President, International Institute for Information Design
Organizations that send out unclear information are morally responsible when people suffer consequences from not understanding it. We should treat it as a preventable cognitive accident and take steps to stop it happening again. It’s about duty of care and risk management.
Rob’s recent work is in the growing field of legal information design, working to improve consumer and business contracts through plain language, usable design and visualization. His other current focus is the Information Design Summer School, which introduces non-specialists to theories and techniques that help to simplify complex information.
Semi-retired from a career in research, teaching and consultancy, Rob has more time now for renovating a 200-year-old stone barn, gardening and playing sax - where no one can hear him. His 1987 PhD explored the relationship between language and design, and he continues to look for
better ways to explain this and unify them in practice. Rob the current President of the International Institute for Information Design.
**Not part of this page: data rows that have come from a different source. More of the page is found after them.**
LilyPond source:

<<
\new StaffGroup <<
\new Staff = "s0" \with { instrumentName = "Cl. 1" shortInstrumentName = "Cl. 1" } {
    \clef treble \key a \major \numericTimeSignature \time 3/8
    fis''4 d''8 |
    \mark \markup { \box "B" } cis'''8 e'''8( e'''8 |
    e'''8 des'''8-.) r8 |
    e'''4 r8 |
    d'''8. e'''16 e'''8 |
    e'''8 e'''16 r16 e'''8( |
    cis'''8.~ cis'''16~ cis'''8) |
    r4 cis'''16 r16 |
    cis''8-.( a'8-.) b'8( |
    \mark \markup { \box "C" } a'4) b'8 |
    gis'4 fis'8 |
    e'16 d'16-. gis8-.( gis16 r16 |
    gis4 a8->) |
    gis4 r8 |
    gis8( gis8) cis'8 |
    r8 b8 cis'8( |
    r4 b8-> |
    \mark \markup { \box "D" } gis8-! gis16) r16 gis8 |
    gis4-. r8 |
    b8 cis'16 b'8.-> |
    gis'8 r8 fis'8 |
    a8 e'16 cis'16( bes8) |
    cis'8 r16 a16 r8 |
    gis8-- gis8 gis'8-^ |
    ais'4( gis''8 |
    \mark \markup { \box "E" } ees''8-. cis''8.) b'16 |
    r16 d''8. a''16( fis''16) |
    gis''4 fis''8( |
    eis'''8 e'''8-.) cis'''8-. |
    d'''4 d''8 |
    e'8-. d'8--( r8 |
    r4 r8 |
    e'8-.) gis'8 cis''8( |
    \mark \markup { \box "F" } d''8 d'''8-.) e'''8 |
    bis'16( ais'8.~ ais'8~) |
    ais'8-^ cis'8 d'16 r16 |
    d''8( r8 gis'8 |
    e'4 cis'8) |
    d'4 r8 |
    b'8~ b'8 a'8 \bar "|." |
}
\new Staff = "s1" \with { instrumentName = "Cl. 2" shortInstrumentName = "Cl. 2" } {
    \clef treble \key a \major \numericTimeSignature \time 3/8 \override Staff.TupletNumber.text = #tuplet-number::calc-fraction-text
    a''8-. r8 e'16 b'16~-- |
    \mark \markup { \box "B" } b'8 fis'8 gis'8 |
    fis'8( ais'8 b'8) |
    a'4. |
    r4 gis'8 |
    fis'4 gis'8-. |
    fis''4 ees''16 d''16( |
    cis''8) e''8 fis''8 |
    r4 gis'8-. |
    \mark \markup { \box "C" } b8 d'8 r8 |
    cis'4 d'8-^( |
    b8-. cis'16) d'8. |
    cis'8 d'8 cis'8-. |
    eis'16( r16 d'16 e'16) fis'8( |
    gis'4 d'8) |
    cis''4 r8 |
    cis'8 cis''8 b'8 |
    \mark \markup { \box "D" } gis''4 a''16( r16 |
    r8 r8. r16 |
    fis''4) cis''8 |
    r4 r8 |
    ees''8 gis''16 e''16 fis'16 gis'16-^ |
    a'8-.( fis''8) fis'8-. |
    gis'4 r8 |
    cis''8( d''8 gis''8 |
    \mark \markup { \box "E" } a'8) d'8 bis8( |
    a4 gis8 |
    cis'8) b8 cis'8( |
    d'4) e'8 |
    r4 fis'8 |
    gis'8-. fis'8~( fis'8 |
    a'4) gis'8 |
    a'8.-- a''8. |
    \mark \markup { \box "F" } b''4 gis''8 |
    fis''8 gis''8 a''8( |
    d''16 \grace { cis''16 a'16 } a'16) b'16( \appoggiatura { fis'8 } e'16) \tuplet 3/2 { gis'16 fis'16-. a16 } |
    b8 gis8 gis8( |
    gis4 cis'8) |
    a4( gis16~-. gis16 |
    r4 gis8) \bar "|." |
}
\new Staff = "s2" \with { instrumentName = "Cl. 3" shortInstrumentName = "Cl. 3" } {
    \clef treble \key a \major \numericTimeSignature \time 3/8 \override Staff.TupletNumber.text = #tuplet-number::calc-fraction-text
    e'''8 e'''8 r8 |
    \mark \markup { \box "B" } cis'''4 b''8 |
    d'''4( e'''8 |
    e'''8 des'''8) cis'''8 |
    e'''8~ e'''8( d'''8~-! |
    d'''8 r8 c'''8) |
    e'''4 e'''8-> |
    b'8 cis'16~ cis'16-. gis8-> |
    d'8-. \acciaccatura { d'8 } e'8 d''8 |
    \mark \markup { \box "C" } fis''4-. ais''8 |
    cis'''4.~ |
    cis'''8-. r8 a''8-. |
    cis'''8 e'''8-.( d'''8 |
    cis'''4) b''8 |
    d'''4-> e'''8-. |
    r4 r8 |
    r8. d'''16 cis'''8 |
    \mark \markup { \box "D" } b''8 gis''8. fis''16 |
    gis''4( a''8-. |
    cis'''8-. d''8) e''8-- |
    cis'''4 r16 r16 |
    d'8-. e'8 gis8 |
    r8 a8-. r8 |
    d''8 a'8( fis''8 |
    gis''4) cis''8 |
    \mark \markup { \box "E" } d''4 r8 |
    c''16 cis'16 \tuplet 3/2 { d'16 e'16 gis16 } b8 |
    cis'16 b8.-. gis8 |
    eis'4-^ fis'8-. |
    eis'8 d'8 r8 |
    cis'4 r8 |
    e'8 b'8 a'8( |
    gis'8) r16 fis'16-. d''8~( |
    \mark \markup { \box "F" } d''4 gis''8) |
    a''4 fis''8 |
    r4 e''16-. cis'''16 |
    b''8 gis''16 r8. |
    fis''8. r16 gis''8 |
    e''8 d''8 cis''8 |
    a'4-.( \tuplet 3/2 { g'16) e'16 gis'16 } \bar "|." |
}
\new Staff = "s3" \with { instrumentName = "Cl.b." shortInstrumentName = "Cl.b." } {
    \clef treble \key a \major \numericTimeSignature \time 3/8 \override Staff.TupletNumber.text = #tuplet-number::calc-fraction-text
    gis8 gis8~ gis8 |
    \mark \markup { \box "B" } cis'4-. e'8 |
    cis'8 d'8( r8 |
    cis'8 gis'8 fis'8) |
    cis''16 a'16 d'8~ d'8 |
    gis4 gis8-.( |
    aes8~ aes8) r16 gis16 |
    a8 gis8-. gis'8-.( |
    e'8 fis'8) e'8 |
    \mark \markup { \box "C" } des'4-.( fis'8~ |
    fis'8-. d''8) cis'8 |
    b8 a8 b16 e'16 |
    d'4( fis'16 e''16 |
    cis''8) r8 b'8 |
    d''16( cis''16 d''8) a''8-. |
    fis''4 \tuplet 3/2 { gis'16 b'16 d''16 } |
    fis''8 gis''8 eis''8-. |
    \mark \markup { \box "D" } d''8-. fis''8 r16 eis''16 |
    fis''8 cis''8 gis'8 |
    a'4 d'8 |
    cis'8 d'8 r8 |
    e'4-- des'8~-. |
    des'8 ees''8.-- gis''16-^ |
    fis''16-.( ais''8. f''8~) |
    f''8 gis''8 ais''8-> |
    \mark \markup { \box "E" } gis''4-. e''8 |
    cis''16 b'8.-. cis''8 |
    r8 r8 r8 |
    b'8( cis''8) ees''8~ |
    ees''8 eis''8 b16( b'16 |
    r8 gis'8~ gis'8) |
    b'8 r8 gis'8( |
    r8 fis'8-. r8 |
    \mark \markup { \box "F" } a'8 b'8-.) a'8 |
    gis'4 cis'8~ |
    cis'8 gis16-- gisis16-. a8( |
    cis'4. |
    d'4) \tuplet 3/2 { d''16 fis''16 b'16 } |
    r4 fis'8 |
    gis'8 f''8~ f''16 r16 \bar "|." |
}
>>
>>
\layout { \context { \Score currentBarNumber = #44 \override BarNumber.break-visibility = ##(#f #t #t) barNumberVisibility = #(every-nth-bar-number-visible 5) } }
What can information design contribute to plain language? (it’s about more than making it look nice…)
Information designers and plain language writers have the same goals but bring distinct skills to the task of making information easy to read. Information design helps turn a linear text into a tool for active readers who need to skim-read, compare options, and carry out practical tasks. I’ll show the power of layout and visualization through examples, and I’ll discuss ways to introduce design thinking into writing: user journeys, risk assessment, layering, genres and pattern libraries.
Join this presentation to:
How information design encourages goal-driven, strategic reading.
Graphic editing: looking for opportunities to visualize information.
Design patterns: ready-made solutions to common design problems.
Layering: a design pattern for when content can’t be cut.
Two useful resources:
On Information Design – a collection of introductory papers on all aspects of information design.
Contract design for humans: preventing cognitive accidents – a paper arguing that plain language needs to be supplemented by design thinking, to improve legal documents.